With this level of sensitivity, we are entering an uncharted territory. Surely the next observation run, O4, involving more sensitive detectors and longer data intake, will bring novel exciting results for the search of continuous gravitational waves from Scorpius X-1!
Find out more
- Visit our websites:
- Read a free preprint of the full scientific article here or on arXiv.org
- Neutron star: Collapsed core of a star at the end of its evolution, usually with a mass around 1.4 Solar masses, but just a few kilometers in diameter, making it extremely dense objects!
- Low-mass X-ray binary (LMXB): Binary systems composed of a donor accreting matter onto its companion, which is generally a compact object such as: a white dwarf, a neutron star or a black hole.
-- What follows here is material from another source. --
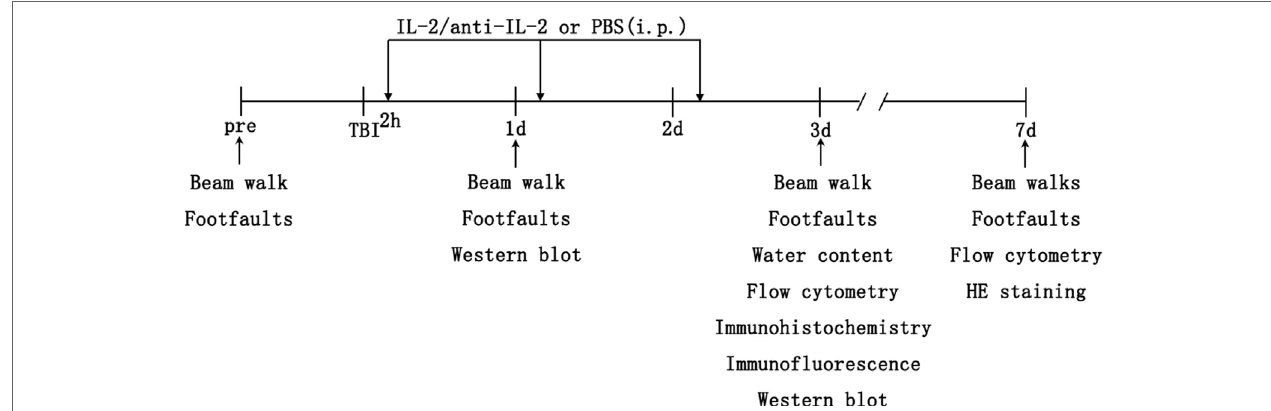
FigUre 1 | Schematic diagram of the experimental design. C57BL/6 mice underwent controlled cortical impact to the right cortex on day 0. Then, the mice received 200 µl intraperitoneal injections of either IL-2C or PBS at 2, 24, and 48 h after traumatic brain injury (TBI). The brains were harvested post-injury for immunohistochemistry/immunofluorescence, flow cytometry, brain water content, and protein analysis. Sham mice were subjected to the same assays without undergoing brain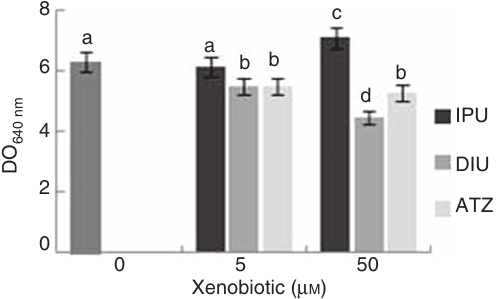
Figure 3: Optical density in the presence or absence of IPU, DIU and ATZ in Saccharomyces cerevisiae UE-ME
- Inclination angle: Angle between the orbital plane of an object and some reference plane.
- Hidden Markov model: Technique of looking for signals whose frequency changes randomly.
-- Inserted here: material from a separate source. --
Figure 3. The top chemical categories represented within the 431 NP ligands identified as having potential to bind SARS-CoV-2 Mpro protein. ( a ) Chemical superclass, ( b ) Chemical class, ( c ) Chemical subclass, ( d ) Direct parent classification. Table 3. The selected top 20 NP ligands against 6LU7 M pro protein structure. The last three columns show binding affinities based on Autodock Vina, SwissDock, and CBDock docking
- J-statistic: Mathematical tool that intakes information from the binary to convert the raw data from the interferometer into the likelihood of a signal being present at a given frequency.
- Supercomputer: Collection of interconnected computers, which allows to run very expensive computational routines in parallel, considerably reducing the run time.
- Upper limit: Maximum gravitational wave strength that our search would be able to detect, with a 95% confidence level. In other words, we would have detected a signal with this strength 95 out of 100 times, provided it existed in the data.
Figure 1: An artist’s impression of the Scorpius X-1 LMXB system. (Courtesy of Ralg Schoofs)
Figure 2 (figure 4 in the publication; click for a larger version): the upper limits established by this search on the amplitude of the signal (vertical axis) as a function of the searched frequency (horizontal axis). The green dots represent the upper limits without any assumption regarding the orbit's inclination angle, the orange dots represent the upper limits assuming an orbit inclination angle of 44 degrees while the blue stars represent the circular polarized case (a zero degree inclination angle). The red lines (dashed and solid) show the theoretical estimates of the gravitational wave strain assuming ideal conditions.